Prejudicial European Justice?

Dr. M. Elvira Méndez-Pinedo writes: “Whatever the reason or the economic or political arguments, it can be observed now that this lacuna or gap in the EEA Agreement, together with the legal uncertainties of EU banking and financial law, has been extremely prejudicial for Iceland. Icelandic citizens do not have access to justice to the ECJ either. In EU law, any country could start an infringement case or simply take the issue of the interpretation of the State liability deriving from Directive 94/19/EC and the principle of non-discrimination before the ECJ. Iceland, on the other hand, seems to have accepted the principle of State liability and nationalisation of private debt of banking entities abroad without being entitled in the subsequent Icesave agreements to proper judicial and independent review of its legal arguments.”
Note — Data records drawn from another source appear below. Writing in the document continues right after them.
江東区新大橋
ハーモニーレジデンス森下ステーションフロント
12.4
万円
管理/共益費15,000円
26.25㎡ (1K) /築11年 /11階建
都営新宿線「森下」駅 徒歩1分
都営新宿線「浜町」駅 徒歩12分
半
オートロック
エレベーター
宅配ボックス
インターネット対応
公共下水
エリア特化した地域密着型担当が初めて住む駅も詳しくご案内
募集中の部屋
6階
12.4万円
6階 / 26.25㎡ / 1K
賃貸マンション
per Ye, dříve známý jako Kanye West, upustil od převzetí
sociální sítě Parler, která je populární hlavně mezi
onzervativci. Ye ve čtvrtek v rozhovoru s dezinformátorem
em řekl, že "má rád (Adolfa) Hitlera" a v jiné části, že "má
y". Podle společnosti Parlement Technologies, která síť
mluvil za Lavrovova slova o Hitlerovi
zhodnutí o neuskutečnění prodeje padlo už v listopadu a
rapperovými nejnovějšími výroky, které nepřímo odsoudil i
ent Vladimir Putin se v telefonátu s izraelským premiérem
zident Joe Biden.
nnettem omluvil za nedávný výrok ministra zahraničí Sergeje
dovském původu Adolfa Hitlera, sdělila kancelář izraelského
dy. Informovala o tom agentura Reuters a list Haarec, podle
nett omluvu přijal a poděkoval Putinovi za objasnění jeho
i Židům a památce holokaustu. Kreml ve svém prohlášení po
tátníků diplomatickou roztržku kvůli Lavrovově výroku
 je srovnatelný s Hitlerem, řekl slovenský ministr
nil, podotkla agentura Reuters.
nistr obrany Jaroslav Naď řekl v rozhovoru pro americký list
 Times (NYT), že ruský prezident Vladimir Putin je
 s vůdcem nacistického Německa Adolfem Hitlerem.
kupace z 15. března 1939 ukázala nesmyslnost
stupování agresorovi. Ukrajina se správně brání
Icesave – Iceland. The Icesave agreements and other national measures in response of the financial crisis: Revisiting the principles of State liability, State aid and non-discrimination in European law

Dr. Gunnar Tomasson (The Gang of 8 ) refers to “Odious Debt”: „In international law, odious debt is a legal theory which holds that the national debt incurred by a regime for purposes that do not serve the best interests of the nation, such as wars of aggression, should not be enforceable. Such debts are thus considered by this doctrine to be personal debts of the regime that incurred them and not debts of the state. In some respects, the concept is analogous to the invalidity of contracts signed under coercion.”

In The Dilemma of Odious Debts; Lee C. Buchheit, G. Mitu Gulati and Robert B. Thompson (pdf) write: “The prospect of yoking innocent generations of citizens to the repayment of any Profligate Debt causes an audible grinding of the moral teeth; the prospect of forcing this result on people who have already been victimized by a corrupt and despotic regime is even more distasteful.”